Climate change is melting the West Antarctic Ice Sheet. A recent swell in warm ocean water on the western side of the continent is eating away at two predominant glaciers, Pine Island Glacier and Thwaites Glacier. And the retreating glaciers mean the entire larger ice sheet could disintegrate, leading to a 10-foot rise in sea level around the world. This surge in water levels imperils major coastal metropolises from New York City to Tokyo.
Now researchers from the Potsdam Institute for Climate Impact Research are proposing an utterly extreme approach to this extreme problem. They say humanity could convert massive quantities of ocean water into artificial snow to save the icy continent. The feat would require “an unprecedented effort for humankind in one of the harshest environments on the planet,” the team writes Wednesday in the journal Science Advances.
“The West Antarctic Ice Sheet is one of the tipping elements in our climate system. Ice loss is accelerating and might not stop until the West Antarctic ice sheet is practically gone,” physicist and author Anders Levermann said in a press release.
“The fundamental trade-off is whether we as humanity want to sacrifice Antarctica to save the currently inhabited coastal regions and the cultural heritage that we have built and are building on our shores,” he added “It is about global metropolises, from New York to Shanghai, which in the long term will be below sea level if nothing is done.”
Staggering Snow Sums
To see if there was a way to stave that off, the researchers created a model that would stabilize the ice sheet. They found it would require pumping a whipping 62 to 875 gigatonnes of snow onto the ice sheet over something like 10 to 50 years. For comparison, the volume of Mount Everest is about 150 cubic kilometers, which means if it were made of water, its volume would be about 150 gigatonnes. The snowfall would add 625 to 18,750 gigatonnes of ice – or as much as 125 Mount Everests – to the continent.
“We find that an awful lot of snow can indeed push the ice sheet back towards a stable regime and stop the instability,” glaciologist Johannes Feldman, lead author of the research said in the press release.
Desperate Measures
To do so, the researchers say humanity could pumping water out of the ocean with energy provided by more than 12,000 wind turbines, converting it to snow and blasting the several hundred billion tons of it through snow machines over a few decades.
“We are fully aware of the disruptive character such an intervention would have,” Feldmann said. They are also aware of the challenging, if not impossible, nature of the task.
“Further, the harsh Antarctic climate makes the technical challenges difficult to anticipate and hard to handle while the potential hazardous impacts to the region are likely to be devastating,” he added.

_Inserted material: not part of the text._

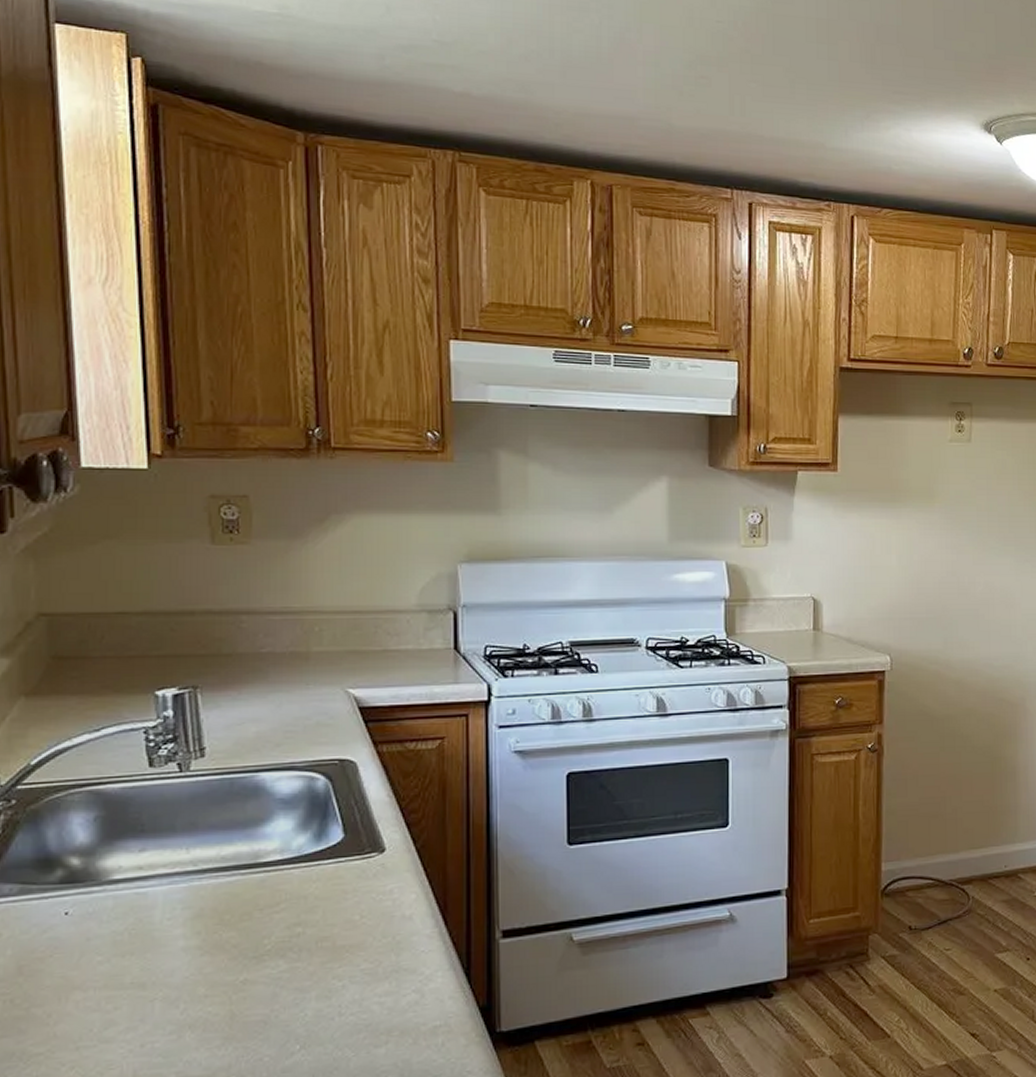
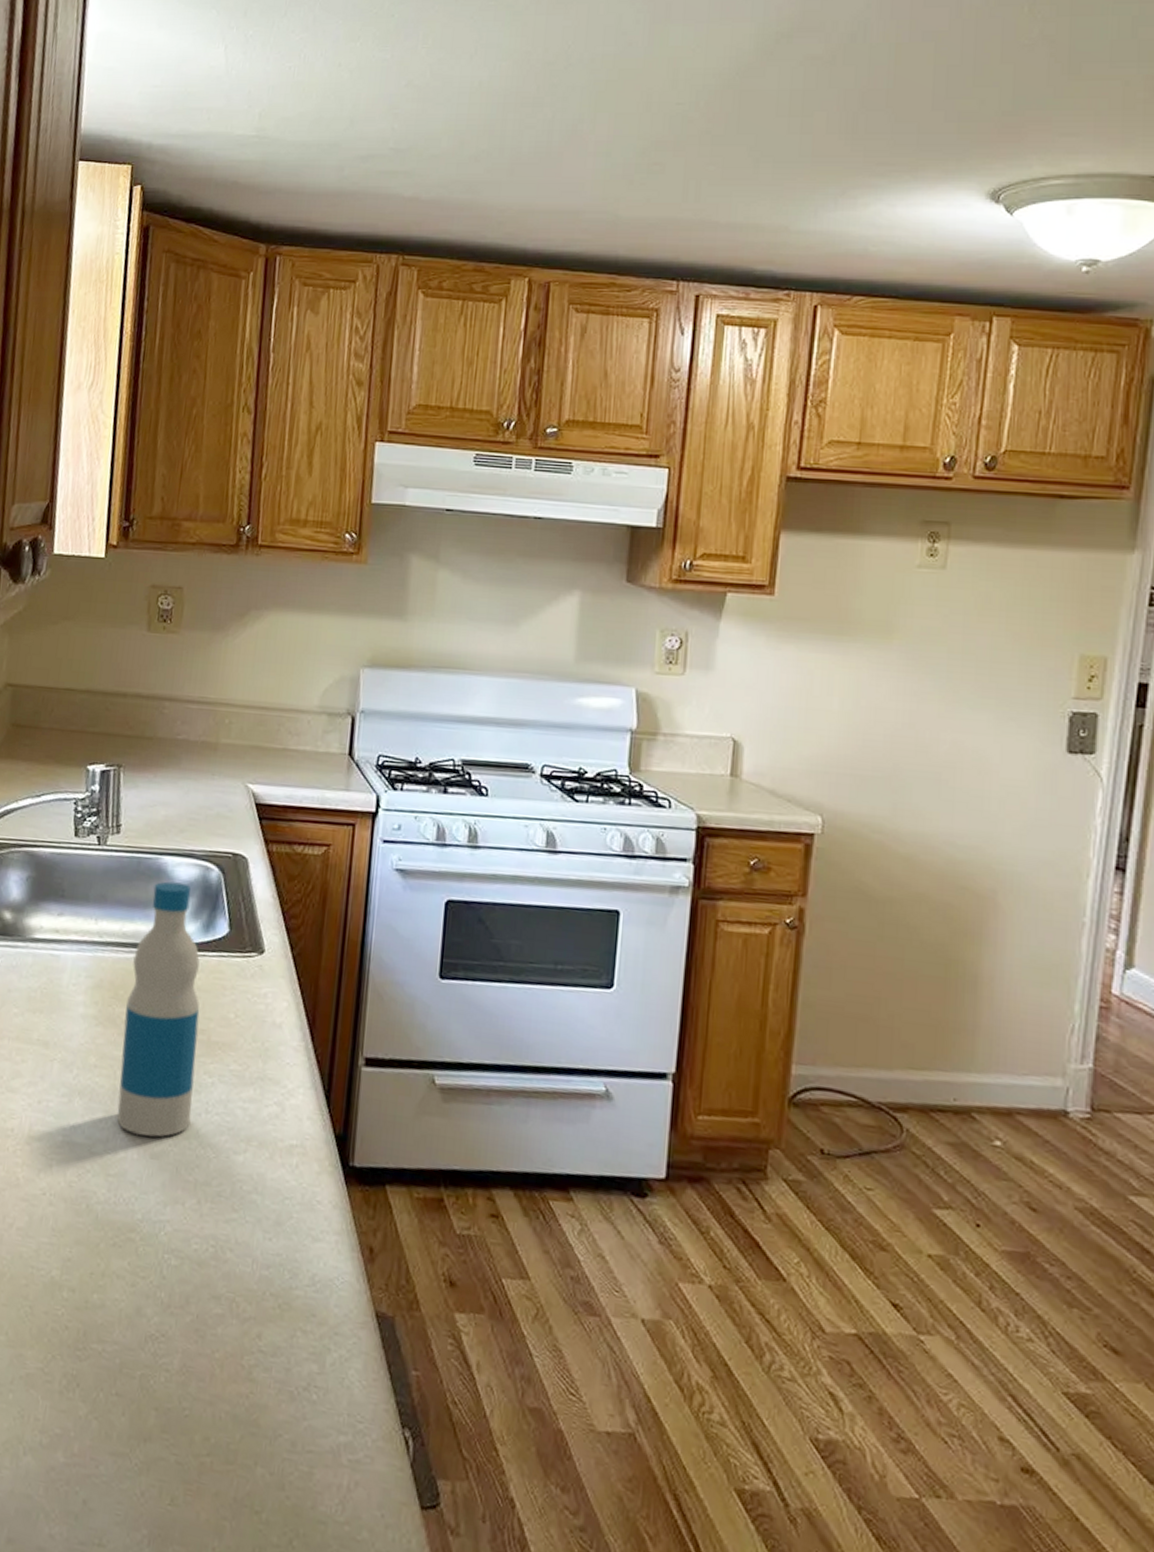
bottle: none [235,797,323,1053] -> present [117,881,200,1137]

But the researchers indicate desperate times may call for desperate measures. “The apparent absurdity of the endeavor to let it snow in Antarctica to stop an ice instability reflects the breath-taking dimension of the sea-level problem,” Levermann said.
“Yet as scientists we feel it is our duty to inform society about each and every potential option to counter the problems ahead. As unbelievable as it might seem: In order to prevent an unprecedented risk, humankind might have to make an unprecedented effort, too.”